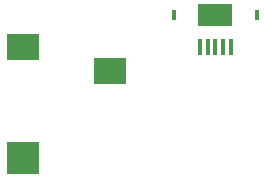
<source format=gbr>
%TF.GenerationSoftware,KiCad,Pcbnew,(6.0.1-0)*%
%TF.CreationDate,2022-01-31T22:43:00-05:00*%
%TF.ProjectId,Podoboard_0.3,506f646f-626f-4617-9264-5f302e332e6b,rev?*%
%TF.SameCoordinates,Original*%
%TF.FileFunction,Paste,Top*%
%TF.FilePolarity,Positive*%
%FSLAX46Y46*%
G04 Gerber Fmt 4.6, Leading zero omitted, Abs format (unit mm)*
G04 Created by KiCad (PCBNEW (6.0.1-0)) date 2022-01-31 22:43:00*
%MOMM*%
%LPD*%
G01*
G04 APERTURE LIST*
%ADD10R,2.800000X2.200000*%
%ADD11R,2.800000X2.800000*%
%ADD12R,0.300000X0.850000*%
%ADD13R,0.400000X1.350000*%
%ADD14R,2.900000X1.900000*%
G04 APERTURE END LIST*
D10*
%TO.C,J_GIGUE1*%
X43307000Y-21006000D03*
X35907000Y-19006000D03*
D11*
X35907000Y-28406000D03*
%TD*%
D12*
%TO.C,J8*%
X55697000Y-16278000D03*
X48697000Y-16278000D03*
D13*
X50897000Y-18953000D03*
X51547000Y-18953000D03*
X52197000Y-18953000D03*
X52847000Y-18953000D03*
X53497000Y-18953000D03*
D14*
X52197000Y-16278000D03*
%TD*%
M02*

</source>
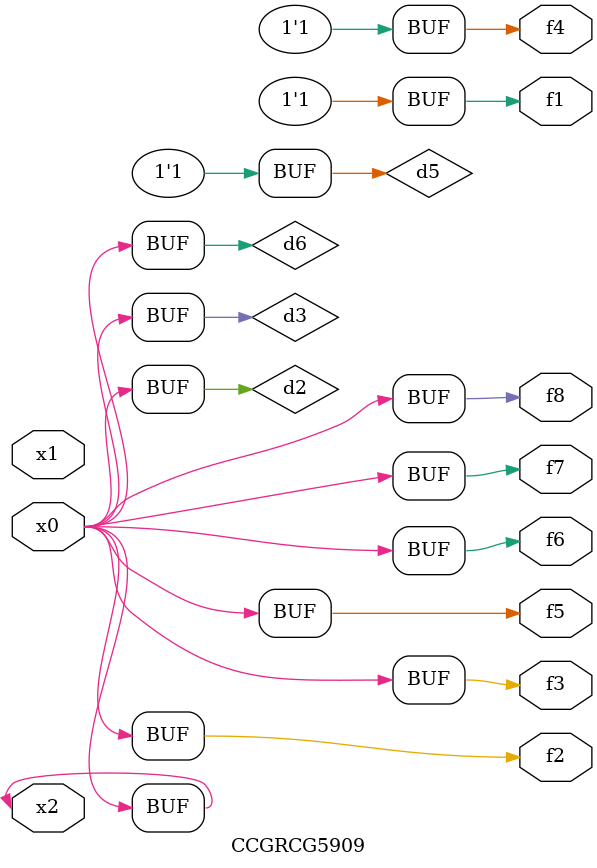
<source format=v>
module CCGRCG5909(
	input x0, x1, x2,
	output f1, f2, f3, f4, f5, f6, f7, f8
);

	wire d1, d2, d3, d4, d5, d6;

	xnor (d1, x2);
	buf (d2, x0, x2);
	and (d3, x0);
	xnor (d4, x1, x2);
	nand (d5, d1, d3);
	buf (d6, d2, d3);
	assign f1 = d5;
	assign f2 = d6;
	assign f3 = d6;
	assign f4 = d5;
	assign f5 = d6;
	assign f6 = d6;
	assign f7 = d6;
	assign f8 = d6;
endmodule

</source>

■ ■ ■ ■ ■

> **EXERCISE BRIEF**:
Exact retyping is needed for the line with "buf (d6, d2, d3);" and for each line after it through the end of the listing above; no other lines belong.

> **FINAL ANSWER**:
	buf (d6, d2, d3);
	assign f1 = d5;
	assign f2 = d6;
	assign f3 = d6;
	assign f4 = d5;
	assign f5 = d6;
	assign f6 = d6;
	assign f7 = d6;
	assign f8 = d6;
endmodule

</source>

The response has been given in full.